To achieve the convex face and concave back I wanted thick stock, so I started with a blank of common "two-by" stud lumber. Two 2 x 12's can be glued up for a shield just about 22 inches in diameter. I scribed the circle out with a large compass and then cut it with a (gasp!) reciprocating saw. With the blank cut out, it's just a matter of paring off wood from the face and back. Hand chisels and gouges work well, a hand power planer does the job even quicker.

The next task is to make a template for the face plates. While the V&A gun shield has 13 plates, I found the odd number awkward to work with, and another examples in Stone's Glossary shows one with 12 plates. That makes each plate 30-degrees of arc. I made a template of stiff paper which I used to trace out each plate on a sheet of 22-gauge plain steel (do not use zinc'ed steel). While 22 gauge is light for armour, it can still be easily cold worked by hand. Power shears would make short work of cutting the plates, I managed using a hefty pair of hand snips.

The plates of the original have a drop-shaped fluting, but for my limited skills I decided to go with a simple straight flute. To do this, I made a simple jig with nails to hold each plate, and a channel cut down the centerline.

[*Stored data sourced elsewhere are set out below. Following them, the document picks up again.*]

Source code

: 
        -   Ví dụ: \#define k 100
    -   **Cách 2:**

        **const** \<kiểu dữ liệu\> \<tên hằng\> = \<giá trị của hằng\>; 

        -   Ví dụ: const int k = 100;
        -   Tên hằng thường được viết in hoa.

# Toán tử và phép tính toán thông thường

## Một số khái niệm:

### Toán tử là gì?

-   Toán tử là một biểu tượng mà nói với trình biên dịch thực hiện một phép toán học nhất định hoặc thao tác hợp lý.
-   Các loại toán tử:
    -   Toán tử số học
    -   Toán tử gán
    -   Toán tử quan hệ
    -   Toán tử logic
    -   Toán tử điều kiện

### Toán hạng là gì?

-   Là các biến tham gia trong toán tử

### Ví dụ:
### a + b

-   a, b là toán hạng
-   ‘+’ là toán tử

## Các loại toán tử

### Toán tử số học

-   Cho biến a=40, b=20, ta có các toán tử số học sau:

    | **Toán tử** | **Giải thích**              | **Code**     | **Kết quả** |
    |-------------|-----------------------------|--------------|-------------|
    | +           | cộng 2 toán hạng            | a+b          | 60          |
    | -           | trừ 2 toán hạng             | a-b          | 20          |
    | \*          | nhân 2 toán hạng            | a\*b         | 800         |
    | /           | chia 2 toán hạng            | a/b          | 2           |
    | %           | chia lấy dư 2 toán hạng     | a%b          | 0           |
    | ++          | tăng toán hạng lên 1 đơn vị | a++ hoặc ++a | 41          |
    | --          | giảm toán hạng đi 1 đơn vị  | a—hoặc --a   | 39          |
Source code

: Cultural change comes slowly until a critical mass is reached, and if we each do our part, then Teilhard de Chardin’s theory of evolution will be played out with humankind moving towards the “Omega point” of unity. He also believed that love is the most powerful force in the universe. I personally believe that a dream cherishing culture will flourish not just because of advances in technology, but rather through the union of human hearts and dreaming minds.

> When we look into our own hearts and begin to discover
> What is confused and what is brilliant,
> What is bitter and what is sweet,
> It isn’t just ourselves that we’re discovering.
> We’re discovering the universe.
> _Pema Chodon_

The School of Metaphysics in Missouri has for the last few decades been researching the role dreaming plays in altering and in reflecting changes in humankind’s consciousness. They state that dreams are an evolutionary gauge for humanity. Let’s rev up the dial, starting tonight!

Then I simply used a steel set (later a small froe), applied with a small sledge to score the flute.

The results, while not stunning, were acceptable.

Each plate is held in place by five nails, three along the outer edge and two just outside the space for the boss. I found it easiest to pre-drill the holes using a drill press. The next step was to apply the plates to the face of the shield. I used soft clench nails, with the heads cleaned of their zinc coating. Each plate was gently bent into the approximate curve of the shield face. I then pre-drilled a hole through the wooden core, drove the nail in place, and then clenched it from the back.

The boss is simple a circle of steel, with flutes punched to match the flutes of the outside plates. I recommend completing the outside plates first, as the flutes may not be quite evenly spaced. Once formed, the boss is predrilled and then nailed in place.

Here is the first shield with all plates in place.

Elizabethan soldiers were all about show, so I didn't want just a plain target. A lining of hemp canvas with some quilted padding would add some comfort, and a red fringe would add flash.

I started by cutting a circle of canvas, then sitching over the edges while attaching a strip of upholstery fringe.

I also sewed on a pocket for additional padding under the arm. Padding was cut from an old mattress pad (cheap and on-hand), then padding and lining were tacked to the inside of the shield using brass tacks. Additionally I tacked on a leather strip about the circumference of the shield to add some finish and cover a few protruding edges.

For the strapping, I copied a diagram from the Mary Rose Trust on how they believe a gun shield was strapped.

Three targets waiting for the next muster.